====== SOURCE DATA
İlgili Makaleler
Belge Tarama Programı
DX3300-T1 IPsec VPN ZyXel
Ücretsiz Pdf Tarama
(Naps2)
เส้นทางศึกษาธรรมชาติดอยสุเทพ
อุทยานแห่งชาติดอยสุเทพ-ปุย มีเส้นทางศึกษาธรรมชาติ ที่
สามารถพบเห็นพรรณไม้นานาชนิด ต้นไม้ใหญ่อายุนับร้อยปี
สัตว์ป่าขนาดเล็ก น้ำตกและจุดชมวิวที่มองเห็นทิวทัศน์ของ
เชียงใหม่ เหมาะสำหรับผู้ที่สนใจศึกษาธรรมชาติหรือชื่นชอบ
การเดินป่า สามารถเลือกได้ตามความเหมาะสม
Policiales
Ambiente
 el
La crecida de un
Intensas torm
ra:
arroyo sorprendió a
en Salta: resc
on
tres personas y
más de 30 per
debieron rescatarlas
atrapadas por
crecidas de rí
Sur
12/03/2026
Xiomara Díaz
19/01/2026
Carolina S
============
====== SOURCE DATA
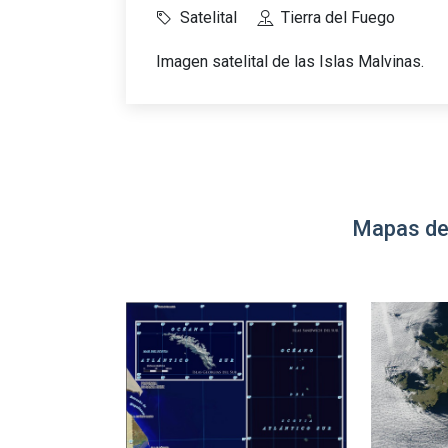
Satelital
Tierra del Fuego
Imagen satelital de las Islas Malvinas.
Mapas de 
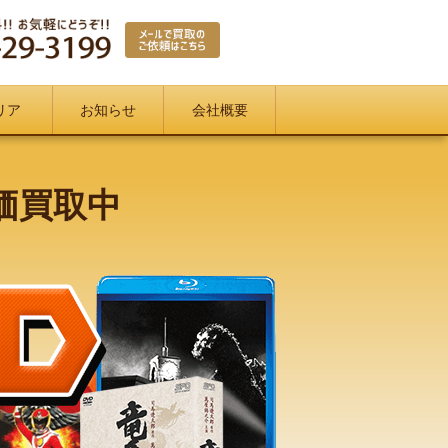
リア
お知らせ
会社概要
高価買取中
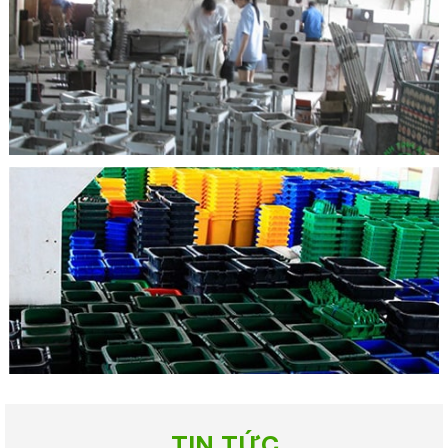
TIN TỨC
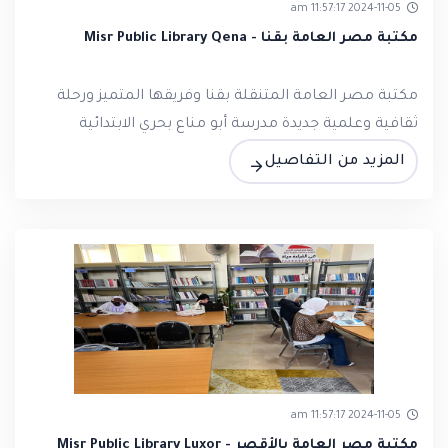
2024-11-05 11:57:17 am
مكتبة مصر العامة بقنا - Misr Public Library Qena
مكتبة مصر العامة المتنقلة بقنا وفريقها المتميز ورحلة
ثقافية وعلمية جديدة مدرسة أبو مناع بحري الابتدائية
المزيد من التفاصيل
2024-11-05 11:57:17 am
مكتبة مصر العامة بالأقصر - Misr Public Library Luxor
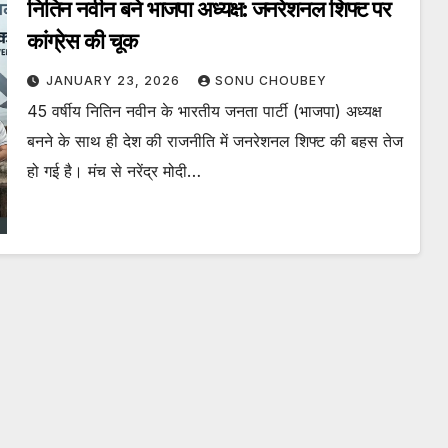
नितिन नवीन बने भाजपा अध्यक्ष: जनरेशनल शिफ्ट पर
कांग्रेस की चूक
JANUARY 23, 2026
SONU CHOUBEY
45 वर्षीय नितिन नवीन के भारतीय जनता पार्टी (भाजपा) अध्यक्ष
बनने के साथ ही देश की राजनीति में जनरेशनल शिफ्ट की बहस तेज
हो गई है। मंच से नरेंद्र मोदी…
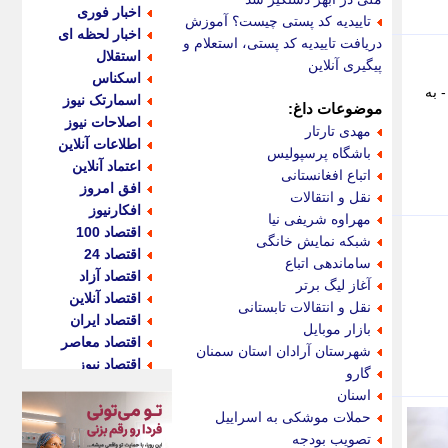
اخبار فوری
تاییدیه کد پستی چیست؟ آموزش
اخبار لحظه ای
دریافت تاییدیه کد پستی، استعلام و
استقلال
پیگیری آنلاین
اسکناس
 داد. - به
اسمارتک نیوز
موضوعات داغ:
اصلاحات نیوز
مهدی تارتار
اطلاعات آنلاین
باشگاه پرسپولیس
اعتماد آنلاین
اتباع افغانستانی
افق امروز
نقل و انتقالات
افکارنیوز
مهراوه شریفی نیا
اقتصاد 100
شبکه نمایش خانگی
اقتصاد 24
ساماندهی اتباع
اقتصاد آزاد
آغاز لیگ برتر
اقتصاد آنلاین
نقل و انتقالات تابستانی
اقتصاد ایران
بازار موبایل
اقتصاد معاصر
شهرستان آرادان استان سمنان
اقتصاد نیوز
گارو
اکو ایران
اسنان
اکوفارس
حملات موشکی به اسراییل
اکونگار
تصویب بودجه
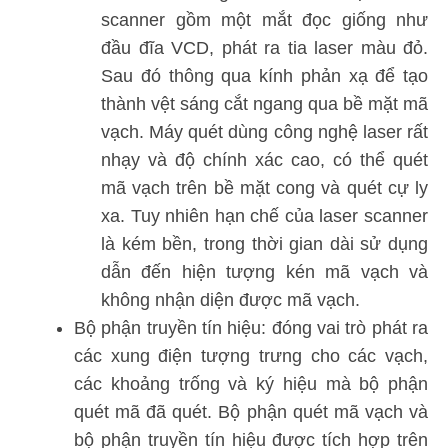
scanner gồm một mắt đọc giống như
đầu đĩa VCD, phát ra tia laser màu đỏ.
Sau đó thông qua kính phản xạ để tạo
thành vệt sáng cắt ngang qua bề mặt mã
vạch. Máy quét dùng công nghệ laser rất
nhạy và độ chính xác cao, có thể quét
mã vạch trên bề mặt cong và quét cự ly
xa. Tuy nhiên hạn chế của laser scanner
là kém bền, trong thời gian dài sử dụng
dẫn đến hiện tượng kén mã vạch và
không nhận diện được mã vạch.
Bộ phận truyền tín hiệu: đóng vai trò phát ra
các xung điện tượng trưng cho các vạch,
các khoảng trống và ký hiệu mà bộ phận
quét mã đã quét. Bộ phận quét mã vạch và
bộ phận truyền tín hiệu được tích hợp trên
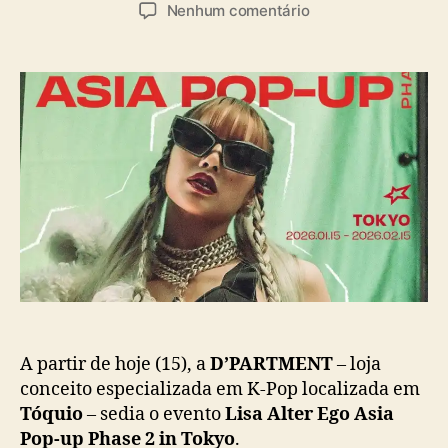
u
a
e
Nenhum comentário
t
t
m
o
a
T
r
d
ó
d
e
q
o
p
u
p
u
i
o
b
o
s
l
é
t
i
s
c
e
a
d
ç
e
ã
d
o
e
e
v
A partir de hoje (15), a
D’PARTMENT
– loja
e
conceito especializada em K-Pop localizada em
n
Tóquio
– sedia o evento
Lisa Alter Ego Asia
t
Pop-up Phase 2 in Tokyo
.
============
## [YOUR OBJECTIVE]
Could you return exactly the lines above from the line with "İlgili Makaleler" to the line with "สัตว์ป่าขนาดเล", both included, and nothing else?

## [EXERCISE RESPONSE]
İlgili Makaleler
Belge Tarama Programı
DX3300-T1 IPsec VPN ZyXel
Ücretsiz Pdf Tarama
(Naps2)
เส้นทางศึกษาธรรมชาติดอยสุเทพ
อุทยานแห่งชาติดอยสุเทพ-ปุย มีเส้นทางศึกษาธรรมชาติ ที่
สามารถพบเห็นพรรณไม้นานาชนิด ต้นไม้ใหญ่อายุนับร้อยปี
สัตว์ป่าขนาดเล็ก น้ำตกและจุดชมวิวที่มองเห็นทิวทัศน์ของ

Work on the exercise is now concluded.